Une rémunération liée au rendement

Sans que l’expression pharmacien référent ou pharmacien de famille figure dans le document, le nouveau profil s’y apparente. Evolution démographique oblige, les officinaux visent surtout le conseil aux patients âgés, malades chroniques et polymédiqués, pour diminuer l’iatrogénie (voir encadré p. 8). Pour le président de l’ABDA, Friedemann Schmidt, pas question de concurrencer le médecin traitant, mais plutôt de le « décharger d’une partie de ses tâches ». Un exemple ? Le renouvellement d’une ordonnance sans consultation au cabinet.

Les pharmaciens veulent aussi davantage travailler en réseaux structurés avec les autres professionnels de santé dans une optique de coordination autour du patient. Le sujet, plus technique, de la rémunération, n’est pas abordé en détail dans ce document stratégique. Il ne mentionne que la nécessité d’une rémunération « liée au rendement, dynamique et correcte ». Mais Fritz Becker a été clair au cours du congrès : le système actuel doit être élargi. Le premier pilier (marge commerciale de 3 % du PFHT, forfait par boîte de 8,35 € et forfait pour le service d’urgence de nuit, soit 252,75 € financés par une contribution de 0,16 € sur chaque boîte) doit être complété par un deuxième pilier, des forfaits sur des services rendus dans la gestion du médicament.

Si les pharmaciens sont satisfaits de ce compromis trouvé au sein de la profession, ils risquent de faire des mécontents, dont les médecins. L’ancien président de l’Union fédérale des médecins conventionnés (KBV), Andreas Köhler, les a mis en garde contre d’éventuelles frictions. « Il va falloir trouver le moyen de bien communiquer avec les syndicats », et les rassurer sur le fait que les pharmaciens ne veulent pas leur retirer de compétences. La question financière sera délicate, a-t-il ajouté, car dans le condiv très contraint d’économies, si les caisses veulent donner plus aux pharmaciens pour reconnaître ces nouvelles tâches, elles seront tentées d’épargner sur les honoraires des médecins.

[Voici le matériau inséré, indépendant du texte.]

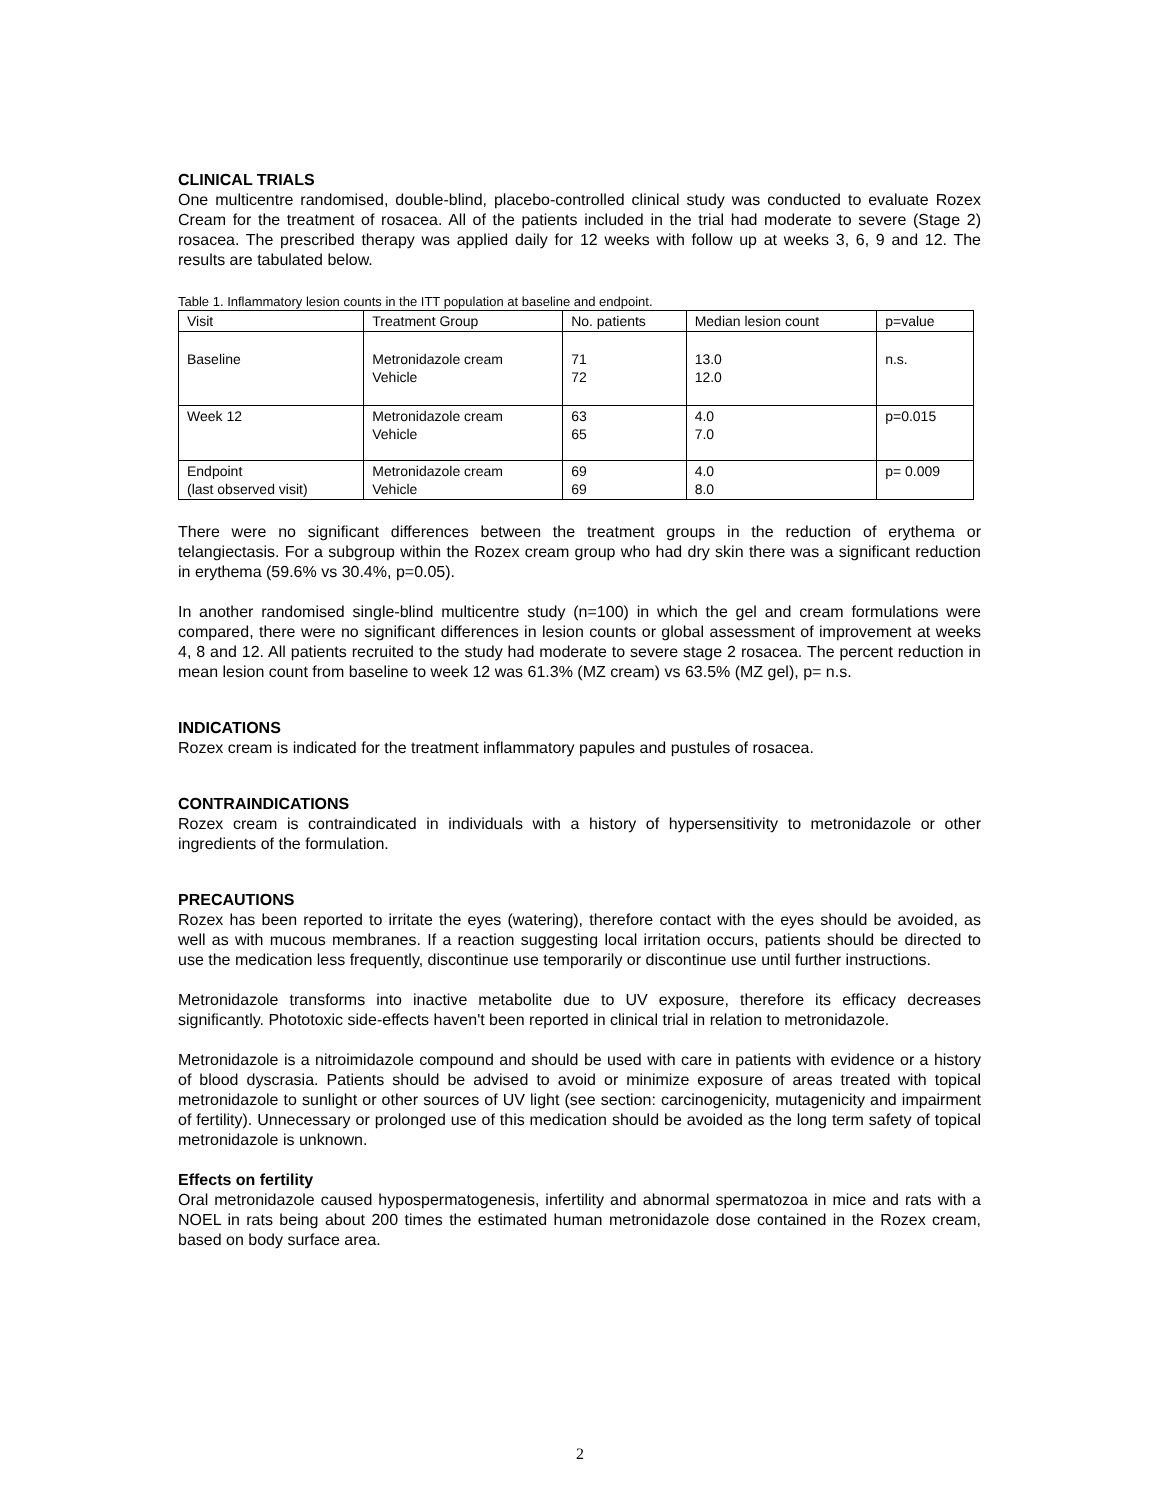CLINICAL TRIALS
One multicentre randomised, double-blind, placebo-controlled clinical study was conducted to evaluate Rozex Cream for the treatment of rosacea. All of the patients included in the trial had moderate to severe (Stage 2) rosacea. The prescribed therapy was applied daily for 12 weeks with follow up at weeks 3, 6, 9 and 12. The results are tabulated below.
Table 1. Inflammatory lesion counts in the ITT population at baseline and endpoint.
| Visit | Treatment Group | No. patients | Median lesion count | p=value |
| --- | --- | --- | --- | --- |
| Baseline | Metronidazole cream Vehicle | 71 72 | 13.0 12.0 | n.s. |
| Week 12 | Metronidazole cream Vehicle | 63 65 | 4.0 7.0 | p=0.015 |
| Endpoint (last observed visit) | Metronidazole cream Vehicle | 69 69 | 4.0 8.0 | p= 0.009 |
There were no significant differences between the treatment groups in the reduction of erythema or telangiectasis. For a subgroup within the Rozex cream group who had dry skin there was a significant reduction in erythema (59.6% vs 30.4%, p=0.05).
In another randomised single-blind multicentre study (n=100) in which the gel and cream formulations were compared, there were no significant differences in lesion counts or global assessment of improvement at weeks 4, 8 and 12. All patients recruited to the study had moderate to severe stage 2 rosacea. The percent reduction in mean lesion count from baseline to week 12 was 61.3% (MZ cream) vs 63.5% (MZ gel), p= n.s.
INDICATIONS
Rozex cream is indicated for the treatment inflammatory papules and pustules of rosacea.
CONTRAINDICATIONS
Rozex cream is contraindicated in individuals with a history of hypersensitivity to metronidazole or other ingredients of the formulation.
PRECAUTIONS
Rozex has been reported to irritate the eyes (watering), therefore contact with the eyes should be avoided, as well as with mucous membranes. If a reaction suggesting local irritation occurs, patients should be directed to use the medication less frequently, discontinue use temporarily or discontinue use until further instructions.
Metronidazole transforms into inactive metabolite due to UV exposure, therefore its efficacy decreases significantly. Phototoxic side-effects haven't been reported in clinical trial in relation to metronidazole.
Metronidazole is a nitroimidazole compound and should be used with care in patients with evidence or a history of blood dyscrasia. Patients should be advised to avoid or minimize exposure of areas treated with topical metronidazole to sunlight or other sources of UV light (see section: carcinogenicity, mutagenicity and impairment of fertility). Unnecessary or prolonged use of this medication should be avoided as the long term safety of topical metronidazole is unknown.
Effects on fertility
Oral metronidazole caused hypospermatogenesis, infertility and abnormal spermatozoa in mice and rats with a NOEL in rats being about 200 times the estimated human metronidazole dose contained in the Rozex cream, based on body surface area.
2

Apotheke 2030 aborde aussi la question de la formation. Le niveau d’exigence doit être élevé, pour le pharmacien (études universitaires, examen d’Etat, inscription à l’Ordre) et les autres personnels de l’officine, pour assurer ces nouvelles tâches. Friedemann Schmidt a d’ailleurs souhaité l’allongement d’au moins un semestre des études de pharmacie, permettant notamment l’introduction de modules sur la communication avec les patients. Le sujet doit être débattu avec les universités. Les études de pharmacie durent actuellement au minimum 4 ans (8 semestres), plus une année de stage (dont 6 mois obligatoires en officine).

Trois projets pilotes

• Le projet ARMIN, mené depuis l’été 2014 dans les régions de Saxe et de Thuringe, est une collaboration entre pharmaciens et médecins pour maîtriser et sécuriser la consommation de médicaments de patients malades chroniques polymédiqués. Menée avec la caisse d’assurance maladie AOK, elle donne lieu à rémunération : 94,50 € à la première consultation, 21 € par trimestre ensuite (photo ci-dessus).

• Le programme Athina, basé sur le modèle américain du « brown-bag-check », a été lancé en septembre 2013 en Rhénanie du Nord-Westphalie et Basse-Saxe. Il permet de faire le bilan de prise de médicaments d’une personne (prescription et automédication) qui vient à la pharmacie avec tous les médicaments qu’elle prend. Le pharmacien fait un bilan pour vérifier le dosage et les prises et identifier des doublons, des interactions ou une péremption. Ce service est pour l’instant gratuit, il est prévu qu’il devienne payant.

• L’ABDA a signé en mai 2014 avec la caisse maladie TK un programme de suivi par le pharmacien de patients diabétiques (de type 2) volontaires : deux rendez-vous de conseil sur la prise de médicament rémunérés pour le pharmacien : 30 euros le premier rendez-vous (30 minutes), 20 euros le second (15 minutes).

Une extension est envisagée pour les patients atteints de pathologies coronariennes ou souffrant de rhumatismes.